┌────────

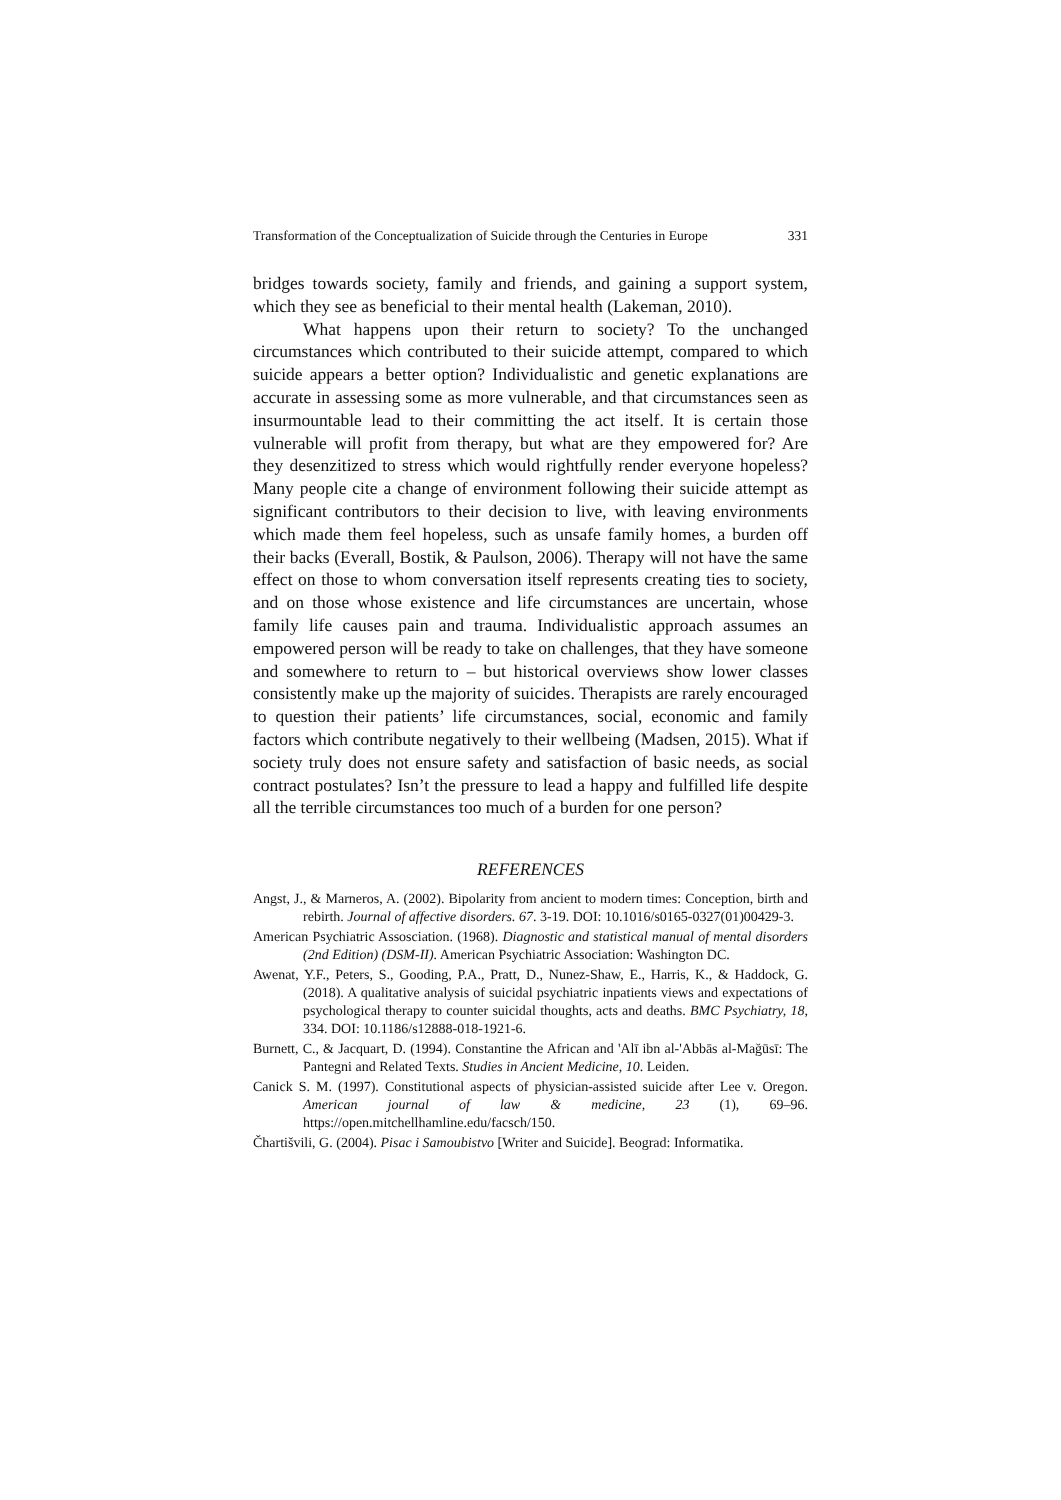Transformation of the Conceptualization of Suicide through the Centuries in Europe 331
bridges towards society, family and friends, and gaining a support system, which they see as beneficial to their mental health (Lakeman, 2010).
What happens upon their return to society? To the unchanged circumstances which contributed to their suicide attempt, compared to which suicide appears a better option? Individualistic and genetic explanations are accurate in assessing some as more vulnerable, and that circumstances seen as insurmountable lead to their committing the act itself. It is certain those vulnerable will profit from therapy, but what are they empowered for? Are they desenzitized to stress which would rightfully render everyone hopeless? Many people cite a change of environment following their suicide attempt as significant contributors to their decision to live, with leaving environments which made them feel hopeless, such as unsafe family homes, a burden off their backs (Everall, Bostik, & Paulson, 2006). Therapy will not have the same effect on those to whom conversation itself represents creating ties to society, and on those whose existence and life circumstances are uncertain, whose family life causes pain and trauma. Individualistic approach assumes an empowered person will be ready to take on challenges, that they have someone and somewhere to return to – but historical overviews show lower classes consistently make up the majority of suicides. Therapists are rarely encouraged to question their patients’ life circumstances, social, economic and family factors which contribute negatively to their wellbeing (Madsen, 2015). What if society truly does not ensure safety and satisfaction of basic needs, as social contract postulates? Isn’t the pressure to lead a happy and fulfilled life despite all the terrible circumstances too much of a burden for one person?
REFERENCES
Angst, J., & Marneros, A. (2002). Bipolarity from ancient to modern times: Conception, birth and rebirth. Journal of affective disorders. 67. 3-19. DOI: 10.1016/s0165-0327(01)00429-3.
American Psychiatric Assosciation. (1968). Diagnostic and statistical manual of mental disorders (2nd Edition) (DSM-II). American Psychiatric Association: Washington DC.
Awenat, Y.F., Peters, S., Gooding, P.A., Pratt, D., Nunez-Shaw, E., Harris, K., & Haddock, G. (2018). A qualitative analysis of suicidal psychiatric inpatients views and expectations of psychological therapy to counter suicidal thoughts, acts and deaths. BMC Psychiatry, 18, 334. DOI: 10.1186/s12888-018-1921-6.
Burnett, C., & Jacquart, D. (1994). Constantine the African and 'Alī ibn al-'Abbās al-Mağūsī: The Pantegni and Related Texts. Studies in Ancient Medicine, 10. Leiden.
Canick S. M. (1997). Constitutional aspects of physician-assisted suicide after Lee v. Oregon. American journal of law & medicine, 23 (1), 69–96. https://open.mitchellhamline.edu/facsch/150.
Čhartišvili, G. (2004). Pisac i Samoubistvo [Writer and Suicide]. Beograd: Informatika.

└────────

▶ [WORK INSTRUCTION]:
Once the pictures are removed, set down what remains of the entries above exactly.

▶ [RESULT OF THIS EXERCISE]:
Transformation of the Conceptualization of Suicide through the Centuries in Europe 331
bridges towards society, family and friends, and gaining a support system, which they see as beneficial to their mental health (Lakeman, 2010).
What happens upon their return to society? To the unchanged circumstances which contributed to their suicide attempt, compared to which suicide appears a better option? Individualistic and genetic explanations are accurate in assessing some as more vulnerable, and that circumstances seen as insurmountable lead to their committing the act itself. It is certain those vulnerable will profit from therapy, but what are they empowered for? Are they desenzitized to stress which would rightfully render everyone hopeless? Many people cite a change of environment following their suicide attempt as significant contributors to their decision to live, with leaving environments which made them feel hopeless, such as unsafe family homes, a burden off their backs (Everall, Bostik, & Paulson, 2006). Therapy will not have the same effect on those to whom conversation itself represents creating ties to society, and on those whose existence and life circumstances are uncertain, whose family life causes pain and trauma. Individualistic approach assumes an empowered person will be ready to take on challenges, that they have someone and somewhere to return to – but historical overviews show lower classes consistently make up the majority of suicides. Therapists are rarely encouraged to question their patients’ life circumstances, social, economic and family factors which contribute negatively to their wellbeing (Madsen, 2015). What if society truly does not ensure safety and satisfaction of basic needs, as social contract postulates? Isn’t the pressure to lead a happy and fulfilled life despite all the terrible circumstances too much of a burden for one person?
REFERENCES
Angst, J., & Marneros, A. (2002). Bipolarity from ancient to modern times: Conception, birth and rebirth. Journal of affective disorders. 67. 3-19. DOI: 10.1016/s0165-0327(01)00429-3.
American Psychiatric Assosciation. (1968). Diagnostic and statistical manual of mental disorders (2nd Edition) (DSM-II). American Psychiatric Association: Washington DC.
Awenat, Y.F., Peters, S., Gooding, P.A., Pratt, D., Nunez-Shaw, E., Harris, K., & Haddock, G. (2018). A qualitative analysis of suicidal psychiatric inpatients views and expectations of psychological therapy to counter suicidal thoughts, acts and deaths. BMC Psychiatry, 18, 334. DOI: 10.1186/s12888-018-1921-6.
Burnett, C., & Jacquart, D. (1994). Constantine the African and 'Alī ibn al-'Abbās al-Mağūsī: The Pantegni and Related Texts. Studies in Ancient Medicine, 10. Leiden.
Canick S. M. (1997). Constitutional aspects of physician-assisted suicide after Lee v. Oregon. American journal of law & medicine, 23 (1), 69–96. https://open.mitchellhamline.edu/facsch/150.
Čhartišvili, G. (2004). Pisac i Samoubistvo [Writer and Suicide]. Beograd: Informatika.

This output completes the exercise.